Would you copy out exactly the lines of the listing below, beginning with the one that contains "πλέον από το" and ending with the last?

<<<<

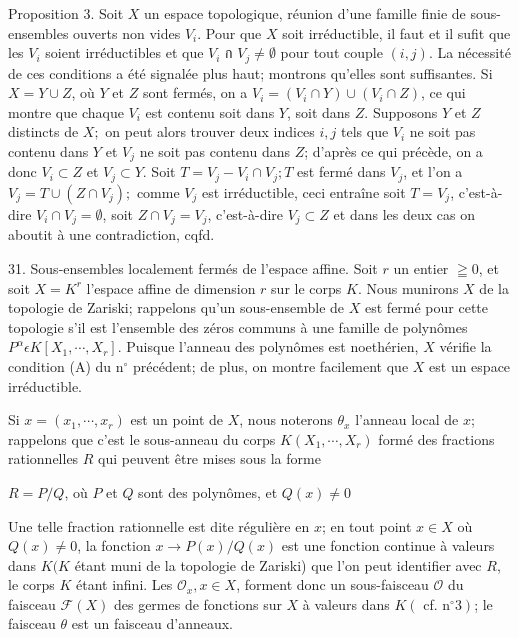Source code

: Proposition $3 .$ Soit $X$ un espace topologique, réunion d'une famille finie de sous-ensembles ouverts non vides $V_{i} .$ Pour que $X$ soit irréductible, il faut et il sufit que les $V_{i}$ soient irréductibles et que $V_{i}$ ก $V_{j} \neq \emptyset$ pour tout couple $(i, j)$. La nécessité de ces conditions a été signalée plus haut; montrons qu'elles sont suffisantes. Si $X=Y \cup Z$, où $Y$ et $Z$ sont fermés, on a $V_{i}=\left(V_{i} \cap Y\right) \cup\left(V_{i} \cap Z\right)$, ce qui montre que chaque $V_{i}$ est contenu soit dans $Y$, soit dans $Z$. Supposons $Y$ et $Z$ distincts de $X ;$ on peut alors trouver deux indices $i, j$ tels que $V_{i}$ ne soit pas contenu dans $Y$ et $V_{j}$ ne soit pas contenu dans $Z$; d'après ce qui précède, on a donc $V_{i} \subset Z$ et $V_{j} \subset Y$. Soit $T=V_{j}-V_{i} \cap V_{j} ; T$ est fermé dans $V_{j}$, et l'on a $V_{j}=T \cup\left(Z \cap V_{j}\right) ;$ comme $V_{j}$ est irréductible, ceci entraîne soit $T=V_{j}$, c'est-à-dire $V_{i} \cap V_{j}=\emptyset$, soit $Z \cap V_{j}=V_{j}$, c'est-à-dire $V_{j} \subset Z$ et dans les deux cas on aboutit à une contradiction, cqfd.

31. Sous-ensembles localement fermés de l'espace affine. Soit $r$ un entier $\geqq 0$, et soit $X=K^{r}$ l'espace affine de dimension $r$ sur le corps $K$. Nous munirons $X$ de la topologie de Zariski; rappelons qu'un sous-ensemble de $X$ est fermé pour cette topologie s'il est l'ensemble des zéros communs à une famille de polynômes $P^{\alpha} \epsilon K\left[X_{1}, \cdots, X_{r}\right] .$ Puisque l'anneau des polynômes est noethérien, $X$ vérifie la condition (A) du $\mathrm{n}^{\circ}$ précédent; de plus, on montre facilement que $X$ est un espace irréductible.

Si $x=\left(x_{1}, \cdots, x_{r}\right)$ est un point de $X$, nous noterons $\theta_{x}$ l'anneau local de $x$; rappelons que c'est le sous-anneau du corps $K\left(X_{1}, \cdots, X_{r}\right)$ formé des fractions rationnelles $R$ qui peuvent être mises sous la forme

$R=P / Q$, où $P$ et $Q$ sont des polynômes, et $Q(x) \neq 0$

Une telle fraction rationnelle est dite régulière en $x$; en tout point $x \in X$ où $Q(x) \neq 0$, la fonction $x \rightarrow P(x) / Q(x)$ est une fonction continue à valeurs dans $K(K$ étant muni de la topologie de Zariski) que l'on peut identifier avec $R$, le corps $K$ étant infini. Les $\mathcal{O}_{x}, x \in X$, forment donc un sous-faisceau $\mathcal{O}$ du faisceau $\mathcal{F}(X)$ des germes de fonctions sur $X$ à valeurs dans $K\left(\right.$ cf. $\left.\mathrm{n}^{\circ} 3\right)$; le faisceau $\theta$ est un faisceau d'anneaux.

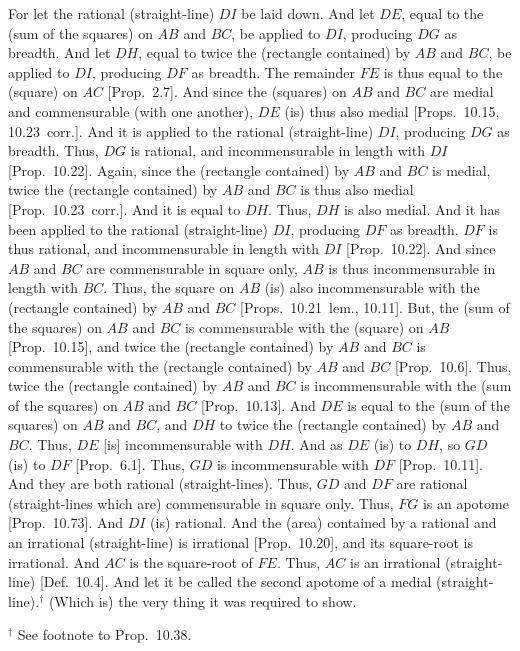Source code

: \begin{Parallel}{}{}
{For let the rational (straight-line) $DI$ be laid down. And let $DE$, equal
to the (sum of the squares) on $AB$ and $BC$, be applied to
$DI$, producing $DG$ as breadth. And let $DH$, equal to twice the
(rectangle contained) by $AB$ and $BC$, be applied to $DI$,
producing $DF$ as breadth. The remainder $FE$ is thus equal to the
(square) on $AC$ [Prop.~2.7]. And since the
(squares) on $AB$ and $BC$ are medial and commensurable (with one another), $DE$ (is) thus also medial [Props.~10.15, 10.23~corr.]. And it is applied to the
rational (straight-line) $DI$, producing $DG$ as breadth. Thus, $DG$
is rational, and incommensurable in length with $DI$ [Prop.~10.22].  Again, since the (rectangle contained)
by $AB$ and $BC$ is medial, twice the (rectangle contained) by $AB$
and $BC$ is thus also medial [Prop.~10.23~corr.]. 
And it is equal to $DH$. Thus, $DH$ is also medial. And it has been
applied to the rational (straight-line) $DI$, producing $DF$ as breadth.
$DF$ is thus rational, and incommensurable in length with $DI$
[Prop.~10.22].  And since $AB$ and $BC$ are commensurable in square only, $AB$ is thus incommensurable in length
with $BC$. Thus, the square on $AB$ (is) also incommensurable
with the (rectangle contained) by $AB$ and $BC$ [Props.~10.21~lem.,
10.11]. But, the (sum of the squares) on $AB$ and $BC$  is commensurable with the (square) on $AB$  [Prop.~10.15], and twice the (rectangle contained)
by $AB$ and $BC$ is commensurable with the (rectangle contained)
by $AB$ and $BC$ [Prop.~10.6]. Thus, twice
the (rectangle contained) by $AB$ and $BC$ is incommensurable
with the (sum of the squares) on $AB$ and $BC$ [Prop.~10.13]. And $DE$ is equal
to the (sum of the squares) on $AB$ and $BC$, and $DH$ to
twice the (rectangle contained) by $AB$ and $BC$. Thus, $DE$
[is] incommensurable with $DH$. And as $DE$ (is) to $DH$, so
$GD$ (is) to $DF$ [Prop.~6.1]. Thus,
$GD$ is incommensurable with $DF$ [Prop.~10.11]. And they are both rational (straight-lines). Thus, $GD$ and $DF$ are rational (straight-lines which are)
commensurable in square only.
Thus, $FG$ is an apotome [Prop.~10.73]. 
And $DI$ (is) rational. And the (area) contained by a rational and
an irrational (straight-line) is irrational [Prop.~10.20], and its square-root 
is irrational. And $AC$ is the square-root of $FE$. Thus, $AC$ is an
irrational (straight-line) [Def.~10.4]. And
let it be called the second apotome of a medial (straight-line).$^\dag$
(Which is) the very thing it
was required to show.}
\end{Parallel}
{\footnotesize\noindent$^\dag$ See footnote to Prop.~10.38.} 

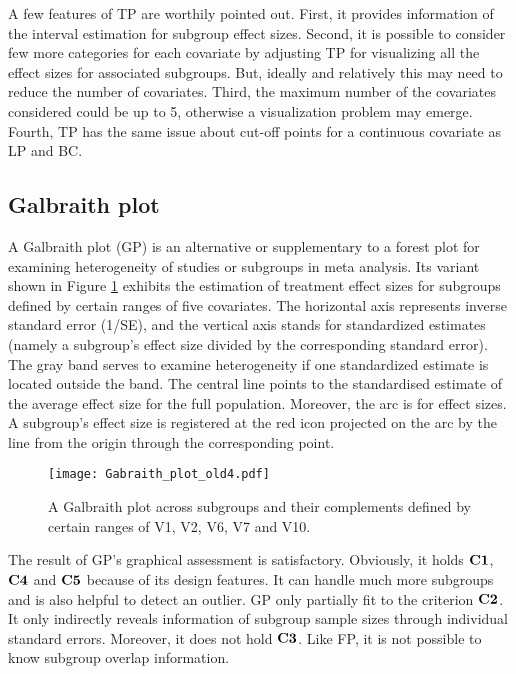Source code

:\documentclass[Afour,sagev,times, doublespace]{sagej}
\begin{document}
{A few features of TP are worthily pointed out. First, it provides information of the interval estimation for subgroup effect sizes. Second, it is possible to consider few more categories for each covariate by adjusting TP for visualizing all the effect sizes for associated subgroups. But, ideally and relatively this may need to reduce the number of covariates. Third, the maximum number of the covariates considered could be up to 5, otherwise a visualization problem may emerge. Fourth, TP has the same issue about cut-off points for a continuous covariate as LP and BC.

\subsection{Galbraith plot}
A Galbraith plot (GP) \cite{Galbraith:88a, Galbraith:88b} is an alternative or supplementary to a forest plot for examining heterogeneity of studies or subgroups in meta analysis.  Its variant shown in Figure \ref{fig:GP} exhibits the estimation of treatment effect sizes for subgroups defined by certain ranges of five covariates. The horizontal axis represents inverse standard error (1/SE), and the vertical axis stands for standardized estimates (namely a subgroup's effect size divided by the corresponding standard error).   The gray band serves to examine heterogeneity if one standardized estimate is located outside the band. The central line points to the standardised estimate of the average effect size for the full population. Moreover, the arc is for effect sizes. A subgroup's effect size is registered at the red icon projected on the arc by the line from the origin through the corresponding point.

\begin{figure}
\begin{center}
		\texttt{[image: Gabraith\_plot\_old4.pdf]} \\
		\caption{A Galbraith plot across subgroups and their complements defined by certain ranges of  V1, V2, V6, V7 and V10.}\label{fig:GP}
\end{center}
\end{figure}


 The result of GP's graphical assessment is satisfactory. Obviously, it holds $\bf C1$, $\bf C4$ and $\bf C5$ because of its design features. It can handle much more subgroups and is also helpful to detect an outlier. GP only partially fit to the criterion $\bf C2$. It only indirectly reveals information of subgroup sample sizes through individual standard errors. Moreover, it does not hold $\bf C3$. Like FP, it is not possible to know subgroup overlap information.

}
\end{document}

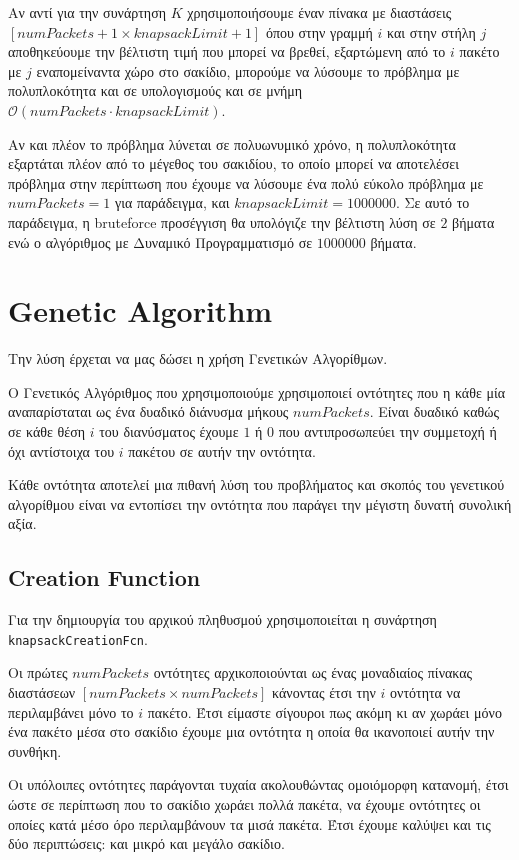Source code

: \documentclass{article}
\begin{document}
Αν αντί για την συνάρτηση $K$ χρησιμοποιήσουμε έναν πίνακα με διαστάσεις
$\left[numPackets+1 \times knapsackLimit+1\right]$ όπου στην γραμμή $i$ και στην
στήλη $j$ αποθηκεύουμε την βέλτιστη τιμή που μπορεί να βρεθεί, εξαρτώμενη από το
$i$ πακέτο με $j$ εναπομείναντα χώρο στο σακίδιο, μπορούμε να λύσουμε το
πρόβλημα με πολυπλοκότητα και σε υπολογισμούς και σε μνήμη
$\mathcal{O}\left(numPackets \cdot knapsackLimit\right)$.

Αν και πλέον το πρόβλημα λύνεται σε πολυωνυμικό χρόνο, η πολυπλοκότητα εξαρτάται
πλέον από το μέγεθος του σακιδίου, το οποίο μπορεί να αποτελέσει πρόβλημα στην
περίπτωση που έχουμε να λύσουμε ένα πολύ εύκολο πρόβλημα με $numPackets=1$ για
παράδειγμα, και $knapsackLimit=1000000$. Σε αυτό το παράδειγμα, η bruteforce
προσέγγιση θα υπολόγιζε την βέλτιστη λύση σε $2$ βήματα ενώ ο αλγόριθμος με
Δυναμικό Προγραμματισμό σε $1000000$ βήματα.

\section{Genetic Algorithm}

Την λύση έρχεται να μας δώσει η χρήση Γενετικών Αλγορίθμων.

Ο Γενετικός Αλγόριθμος που χρησιμοποιούμε χρησιμοποιεί οντότητες που η κάθε μία
αναπαρίσταται ως ένα δυαδικό διάνυσμα μήκους $numPackets$. Είναι δυαδικό καθώς
σε κάθε θέση $i$ του διανύσματος έχουμε $1$ ή $0$ που αντιπροσωπεύει την
συμμετοχή ή όχι αντίστοιχα του $i$ πακέτου σε αυτήν την οντότητα.

Κάθε οντότητα αποτελεί μια πιθανή λύση του προβλήματος και σκοπός του γενετικού
αλγορίθμου είναι να εντοπίσει την οντότητα που παράγει την μέγιστη δυνατή
συνολική αξία.

\subsection{Creation Function}

Για την δημιουργία του αρχικού πληθυσμού χρησιμοποιείται η συνάρτηση
\verb|knapsackCreationFcn|.

Οι πρώτες $numPackets$ οντότητες αρχικοποιούνται ως ένας μοναδιαίος πίνακας
διαστάσεων $\left[numPackets \times numPackets\right]$ κάνοντας έτσι την $i$
οντότητα να περιλαμβάνει μόνο το $i$ πακέτο. Έτσι είμαστε σίγουροι πως ακόμη κι
αν χωράει μόνο ένα πακέτο μέσα στο σακίδιο έχουμε μια οντότητα η οποία θα
ικανοποιεί αυτήν την συνθήκη.

Οι υπόλοιπες οντότητες παράγονται τυχαία ακολουθώντας ομοιόμορφη κατανομή, έτσι
ώστε σε περίπτωση που το σακίδιο χωράει πολλά πακέτα, να έχουμε οντότητες οι
οποίες κατά μέσο όρο περιλαμβάνουν τα μισά πακέτα. Έτσι έχουμε καλύψει και τις
δύο περιπτώσεις: και μικρό και μεγάλο σακίδιο.
\end{document}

>>>>

Answer box:
πλέον από το μέγεθος του σακιδίου, το οποίο μπορεί να αποτελέσει πρόβλημα στην
περίπτωση που έχουμε να λύσουμε ένα πολύ εύκολο πρόβλημα με $numPackets=1$ για
παράδειγμα, και $knapsackLimit=1000000$. Σε αυτό το παράδειγμα, η bruteforce
προσέγγιση θα υπολόγιζε την βέλτιστη λύση σε $2$ βήματα ενώ ο αλγόριθμος με
Δυναμικό Προγραμματισμό σε $1000000$ βήματα.

\section{Genetic Algorithm}

Την λύση έρχεται να μας δώσει η χρήση Γενετικών Αλγορίθμων.

Ο Γενετικός Αλγόριθμος που χρησιμοποιούμε χρησιμοποιεί οντότητες που η κάθε μία
αναπαρίσταται ως ένα δυαδικό διάνυσμα μήκους $numPackets$. Είναι δυαδικό καθώς
σε κάθε θέση $i$ του διανύσματος έχουμε $1$ ή $0$ που αντιπροσωπεύει την
συμμετοχή ή όχι αντίστοιχα του $i$ πακέτου σε αυτήν την οντότητα.

Κάθε οντότητα αποτελεί μια πιθανή λύση του προβλήματος και σκοπός του γενετικού
αλγορίθμου είναι να εντοπίσει την οντότητα που παράγει την μέγιστη δυνατή
συνολική αξία.

\subsection{Creation Function}

Για την δημιουργία του αρχικού πληθυσμού χρησιμοποιείται η συνάρτηση
\verb|knapsackCreationFcn|.

Οι πρώτες $numPackets$ οντότητες αρχικοποιούνται ως ένας μοναδιαίος πίνακας
διαστάσεων $\left[numPackets \times numPackets\right]$ κάνοντας έτσι την $i$
οντότητα να περιλαμβάνει μόνο το $i$ πακέτο. Έτσι είμαστε σίγουροι πως ακόμη κι
αν χωράει μόνο ένα πακέτο μέσα στο σακίδιο έχουμε μια οντότητα η οποία θα
ικανοποιεί αυτήν την συνθήκη.

Οι υπόλοιπες οντότητες παράγονται τυχαία ακολουθώντας ομοιόμορφη κατανομή, έτσι
ώστε σε περίπτωση που το σακίδιο χωράει πολλά πακέτα, να έχουμε οντότητες οι
οποίες κατά μέσο όρο περιλαμβάνουν τα μισά πακέτα. Έτσι έχουμε καλύψει και τις
δύο περιπτώσεις: και μικρό και μεγάλο σακίδιο.
\end{document}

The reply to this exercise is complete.